While working there, Dunlap was tasked with helping organizations prepare to return to the office, by setting up their desktops, routers and printers on-site.
One of those organizations, the Bank Policy Institute, would make Dunlap an offer she says she couldn't refuse.
Skills worth six figures
After weeks of helping the Bank Policy Institute prep for their return to the office, its president and CEO, Greg Baer, invited Dunlap to work with them full-time.
Dunlap was hesitant to leave designDATA, having worked there for just under a year, but those doubts dissipated as soon as she received her offer letter.
The Bank Policy Institute wanted to give her a better title — Assistant Vice President of Operations and Information Technology — and more money. Dunlap's starting salary would be $80,000, which was "competitively more" than what she was making at designDATA (she declined to share her exact salary).
Dunlap started her new role in August 2021. She's received two raises since joining the Bank Policy Institute, based on job evaluations and taking on more responsibilities. The first, in 2022, bumped her salary to about $98,000. A subsequent raise, effective in January, raised her annual compensation to $125,000.
The IT and AV support skills Dunlap learned in the Per Scholas program — problem-solving, understanding different operating systems and diagnosing software or hardware faults — played a big role in her ability to transition into tech without a bachelor's degree. But so did the soft skills she picked up while working in hotels, namely communication and customer service.
Customer service, in particular, is a "game-changer" that can help you stand out from other candidates competing for the same tech job, Dunlap adds.
"I think a lot of people forget that being patient and friendly is so important when you're helping people with stressful computer issues," she explains. "I was told, directly, that having that skillset, just by working in hospitality, was a huge bonus."
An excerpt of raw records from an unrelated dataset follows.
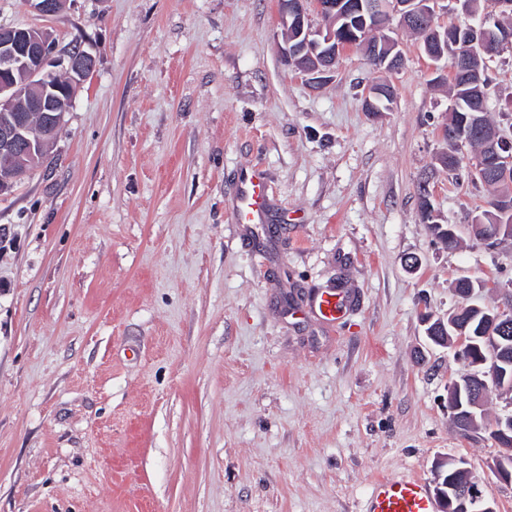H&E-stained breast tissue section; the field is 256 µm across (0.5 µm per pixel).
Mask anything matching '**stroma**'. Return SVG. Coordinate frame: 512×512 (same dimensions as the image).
<instances>
[{"instance_id":"obj_1","label":"stroma","mask_w":512,"mask_h":512,"mask_svg":"<svg viewBox=\"0 0 512 512\" xmlns=\"http://www.w3.org/2000/svg\"><path fill=\"white\" fill-rule=\"evenodd\" d=\"M0 24L96 59L48 161L0 193V512H362L376 478L430 484L446 456L512 512L498 444L448 415L466 367L424 324L463 275L511 306L512 241L466 230L491 192L474 149L437 161L452 100L412 33L390 24L398 71L352 48L313 85L277 0H0ZM488 74L512 137V49ZM382 80L390 111H365ZM246 166L263 224L233 221ZM327 288L333 323L311 307ZM318 312L327 320H336L345 309V300L340 293L329 290L320 295L316 301Z\"/></svg>"}]
</instances>
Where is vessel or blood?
<instances>
[{"mask_svg": "<svg viewBox=\"0 0 512 512\" xmlns=\"http://www.w3.org/2000/svg\"><path fill=\"white\" fill-rule=\"evenodd\" d=\"M267 210V187L256 170L241 173L234 205L237 223H263ZM318 312L328 320H336L345 309L343 296L329 290L316 301ZM364 512H437V505L427 483L415 475H399L376 479L365 502Z\"/></svg>", "mask_w": 512, "mask_h": 512, "instance_id": "vessel-or-blood-1", "label": "vessel or blood"}]
</instances>
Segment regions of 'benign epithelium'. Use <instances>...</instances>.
Instances as JSON below:
<instances>
[{
    "mask_svg": "<svg viewBox=\"0 0 512 512\" xmlns=\"http://www.w3.org/2000/svg\"><path fill=\"white\" fill-rule=\"evenodd\" d=\"M442 0H361L359 7L369 14L396 15L399 23L409 29L420 26L426 33L441 39L434 19ZM25 4L39 15L49 18L61 10L60 0H25ZM339 5L336 0H278V11L283 27L291 28L295 36L287 41L284 55L288 62L301 71L318 78L333 69L340 55L356 47L372 46L368 53L376 67L387 71L399 68L401 55L395 52V43L387 35L371 41L368 36L353 42L338 39L333 25L316 26L309 10L325 20L336 19ZM486 21L470 26L467 52L457 59L470 78L478 97L487 95V86L473 77L472 62L494 53L497 43L489 38ZM95 57L83 48L59 46L48 31L35 27L0 25V193L12 181L24 176L19 165L43 161L78 88L93 73ZM41 113L45 132L35 137L31 132V114ZM472 137L481 148L473 169L475 180L487 184H512V139L505 138L499 128L486 121L482 113L471 116ZM471 233L486 243L512 239L511 224H484L476 218L470 225ZM468 318L461 311L447 319L429 321L428 338L441 346H453L456 354L474 371L467 372L448 385V412L461 420L466 433L487 426L483 406L488 382L498 390L512 394V376L502 366L508 364L502 355L497 337L506 311L489 310L477 304L468 305ZM481 318L477 335L469 332L475 318ZM491 436L508 448L512 446V414L492 422ZM435 488L442 512H497L494 503L483 497L466 461L442 457L435 462Z\"/></svg>",
    "mask_w": 512,
    "mask_h": 512,
    "instance_id": "1",
    "label": "benign epithelium"
}]
</instances>
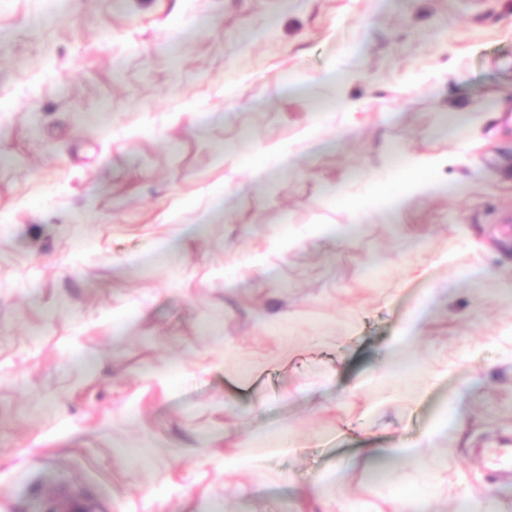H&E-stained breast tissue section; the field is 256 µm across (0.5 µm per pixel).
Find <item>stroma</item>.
<instances>
[{
  "label": "stroma",
  "instance_id": "obj_1",
  "mask_svg": "<svg viewBox=\"0 0 512 512\" xmlns=\"http://www.w3.org/2000/svg\"><path fill=\"white\" fill-rule=\"evenodd\" d=\"M506 440L512 0H0V512H512ZM408 448H378L374 452H392L399 454L403 457L405 463L414 468L415 470H421L429 457L428 453L431 449L429 441H419Z\"/></svg>",
  "mask_w": 512,
  "mask_h": 512
}]
</instances>
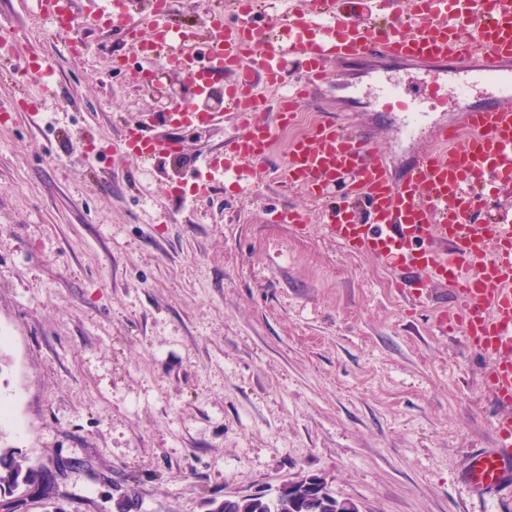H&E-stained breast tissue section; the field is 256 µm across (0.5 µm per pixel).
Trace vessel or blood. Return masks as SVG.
I'll use <instances>...</instances> for the list:
<instances>
[{
    "instance_id": "vessel-or-blood-1",
    "label": "vessel or blood",
    "mask_w": 512,
    "mask_h": 512,
    "mask_svg": "<svg viewBox=\"0 0 512 512\" xmlns=\"http://www.w3.org/2000/svg\"><path fill=\"white\" fill-rule=\"evenodd\" d=\"M316 0L317 10L288 11L282 20L288 44L264 53L254 12L234 4L213 19L205 42L209 67L203 94L223 74L233 116L244 132L227 143L224 159H206L194 168L196 192L205 195L228 174L264 156L274 142L271 126L256 99L259 85L295 82L298 94L279 103L280 114L306 103L332 67L368 57L412 66L437 78L458 74L446 91L460 101L453 123L434 127L431 149L415 156L400 178H393L366 133L327 115L305 137L295 140L277 182L304 188L316 199L341 187L323 211L327 234L349 251L390 257L398 265V288L414 292L427 284H448L456 291L451 312L440 313L442 332H461L467 347L491 357L486 379L499 413L493 443L472 454L463 478L479 496L512 505V219L475 224L476 189L496 195L512 190V0H397L390 23L375 29L362 0ZM112 0V29L132 37L139 27ZM155 24L166 32L165 48L176 67L190 57L184 47L194 35L159 11ZM386 112H417L421 105L402 88L382 90ZM118 149L129 157L150 158L156 144L140 125L126 127Z\"/></svg>"
}]
</instances>
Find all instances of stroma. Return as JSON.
<instances>
[{
  "mask_svg": "<svg viewBox=\"0 0 512 512\" xmlns=\"http://www.w3.org/2000/svg\"><path fill=\"white\" fill-rule=\"evenodd\" d=\"M225 7L174 0L172 19L205 38ZM0 37L1 429L59 512H113L130 485V512H209L304 475L360 512H497L463 479L492 444L491 358L438 332L451 288H394L391 259L344 249L319 203L272 180L290 145L274 102L250 195L226 180L200 197L188 171L223 156L233 118L164 124L150 88L112 71L122 34L56 32L36 0H0ZM77 38L94 47L80 60ZM35 55L51 90L16 71ZM388 77L422 98L426 127L455 120L424 74ZM308 111L362 126L396 176L426 144L380 111L367 66L328 77ZM134 123L151 161L112 149Z\"/></svg>",
  "mask_w": 512,
  "mask_h": 512,
  "instance_id": "35a3bbf8",
  "label": "stroma"
}]
</instances>
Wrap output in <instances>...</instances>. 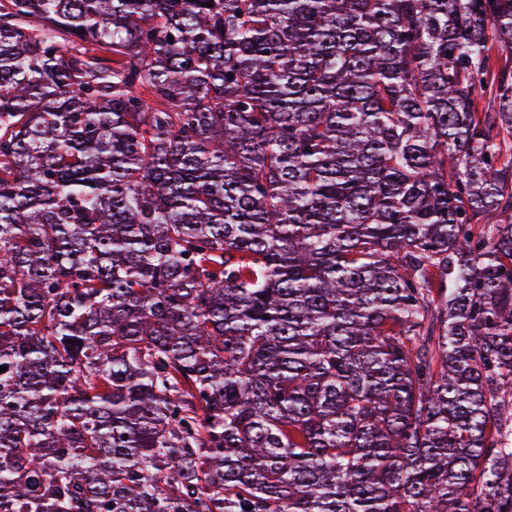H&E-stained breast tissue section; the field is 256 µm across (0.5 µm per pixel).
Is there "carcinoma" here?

Dunlap's biggest piece of advice for others hoping to land a high-paying job without a bachelor's degree? Don't underestimate the value of your transferable skills.
"Sometimes, society deems people who don't have a four-year degree as uneducated, but just because you choose not to pursue that doesn't mean you can't educate yourself in other ways and bring value to the table. You can read books, take boot camps online, there are so many ways to improve your skills," she says. "If you take stock of what you're good at and lean into that, you'll go far in your career."